Michael Doyle believes the FA Cup can give Pompey’s season some extra impetus.
The Blues skipper was part of the Sheffield United side that reached the semi-finals of the competition two seasons ago with a remarkable run to the last four.
After wins at Colchester and Cambridge United in the first two rounds, the League One side knocked out two Premier League sides in Aston Villa and Fulham in the third and fourth round.
The Blades then took care of Championship sides Nottingham Forest and Charlton before eventually going down 5-3 to Hull City in the semi-final showdown at Wembley.
Pompey laboured through their first round clash against Macclesfield in their 2-1 win at the weekend, but it set up a home tie with League Two rivals Accrington Stanley, which gives them a real chance of a third round place.
And Doyle has explained how momentum can transfer from the FA Cup to league form as Pompey press their promotion claims this season.

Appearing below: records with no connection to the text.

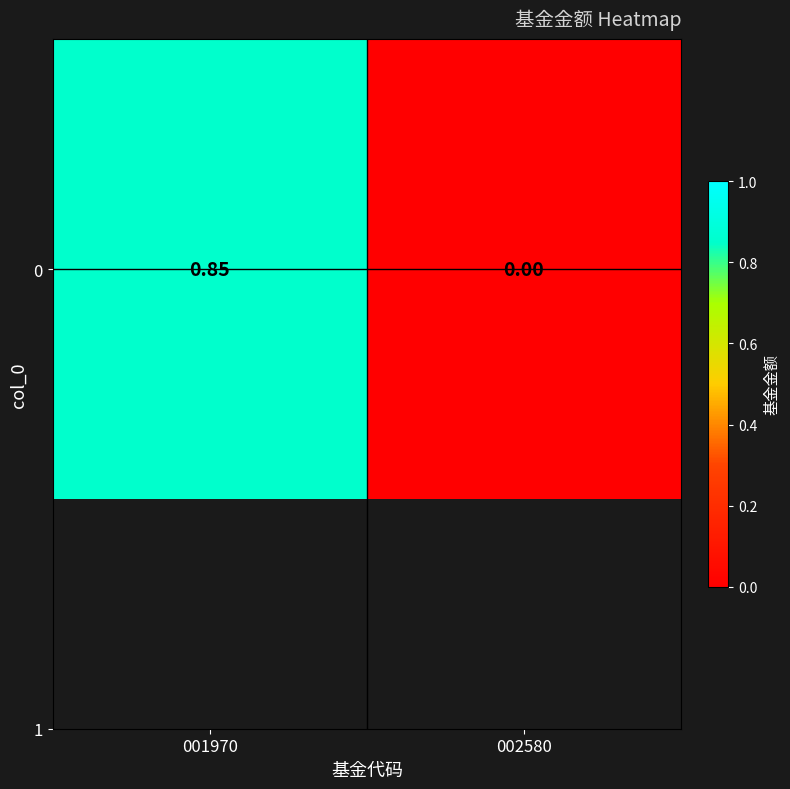

True or false: the data shows -0.3 at 002580.

False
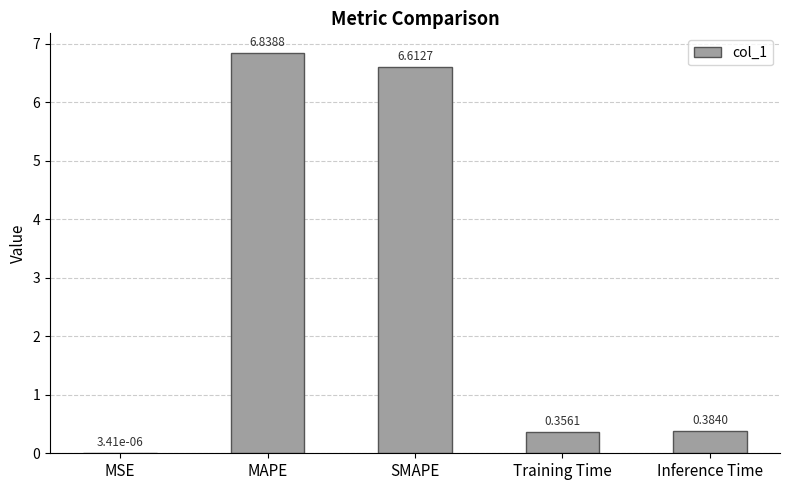

At which category does the chart reach its peak across all series?

MAPE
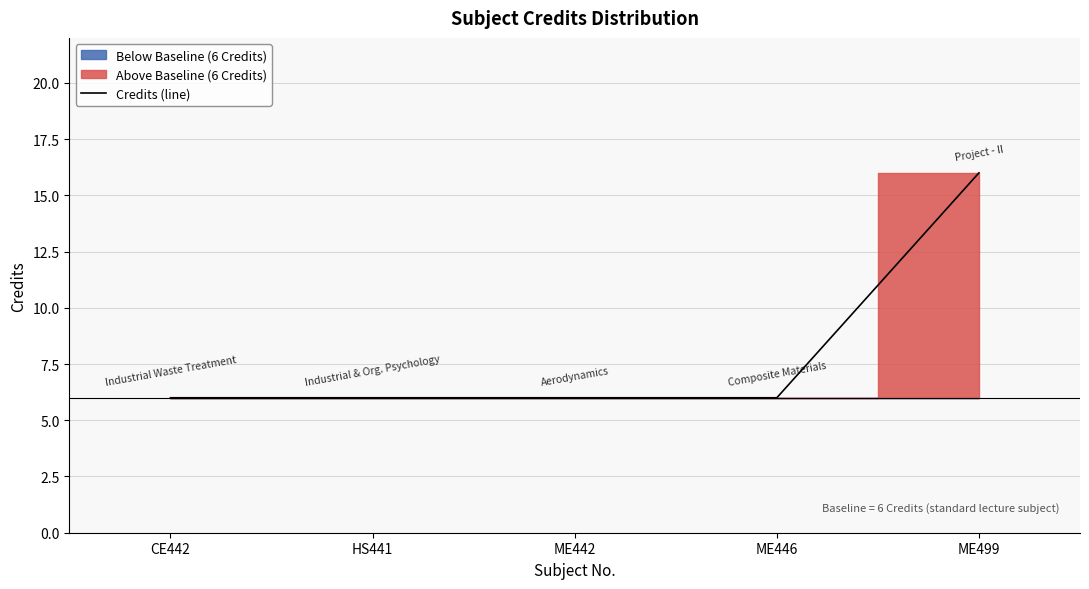

What is the sum of all values?

40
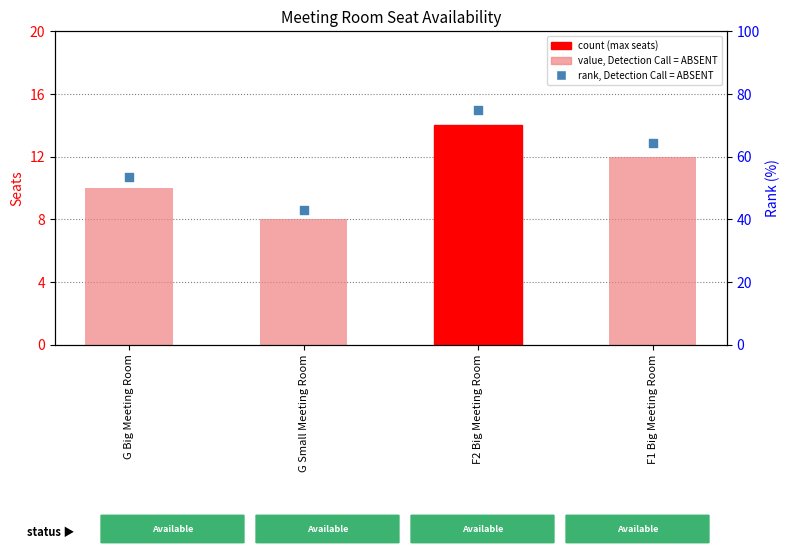

At how many categories does at least one series exceed 65?

1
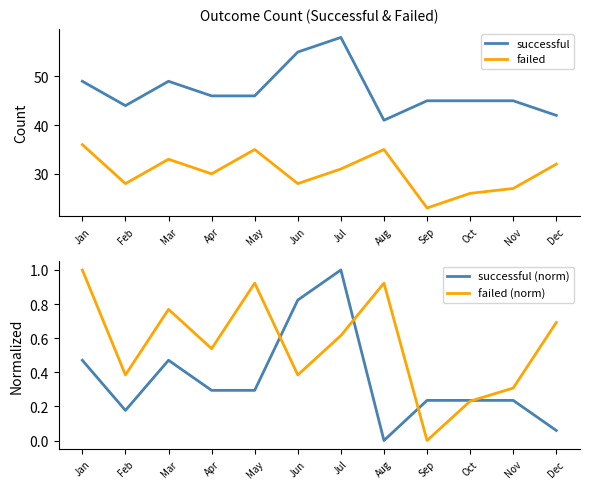

What is the difference between the successful values at Jun and Sep?

10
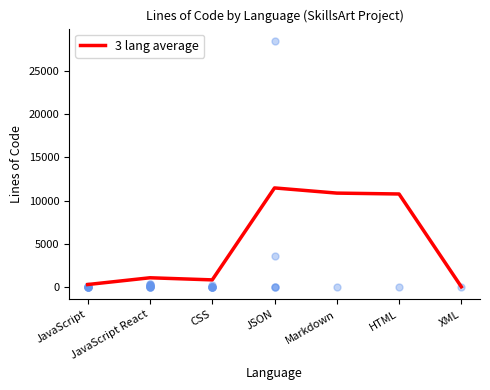

What is the change in value from JSON to XML?

-11422.7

He said: ‘I know myself if you get good draws, you can get good results and it takes you that step forward as a club.
‘I know it’s early days in the competition but you can pick up a few results, get some good draws and you can suddenly find yourselves in the quarter-finals and semi-finals.
‘If you get that bit of luck on your side, you never know how far you can go.
‘At Sheffield United, we were having a bad time in the league but the FA Cup was something that took the pressure off us.
‘We were under massive pressure in the league but the FA Cup was a bit of a release for us.
‘We went to Aston Villa and won and we ended up getting to the semi-finals at Wembley.
‘Before we knew it, we were 12-13 games unbeaten and it was the FA Cup that got our season going.
‘We went from bottom of the league to finishing just outside the play-offs.
‘It’s a bit different for us as we’ve had a decent start to the season but winning matches becomes a habit.’
Perhaps the ideal scenario for Pompey this season is to reach the third round, pull out a money-spinning away day at one of the Premier League giants and then return to their priority of the League Two campaign.
And even at the age of 34, the Irishman admits that the competition still stirs the emotions.
He said: ‘You watch the draw on TV and you start getting excited.
‘You get an understanding of how much it means to people.
‘It’s the same as players though.
‘The manager wants to get a bit of a run in the FA Cup as well as doing as well as we can in the league.
‘It’s certainly something, as players, we have all had our eye on as well.
‘With some of the draws you can get against teams in the Premier League, everyone takes it seriously.
‘Every year it throws up some unbelievable shocks.
‘We don’t want to be on the wrong end of a shock – we want to be the team causing the shock later in the competition.’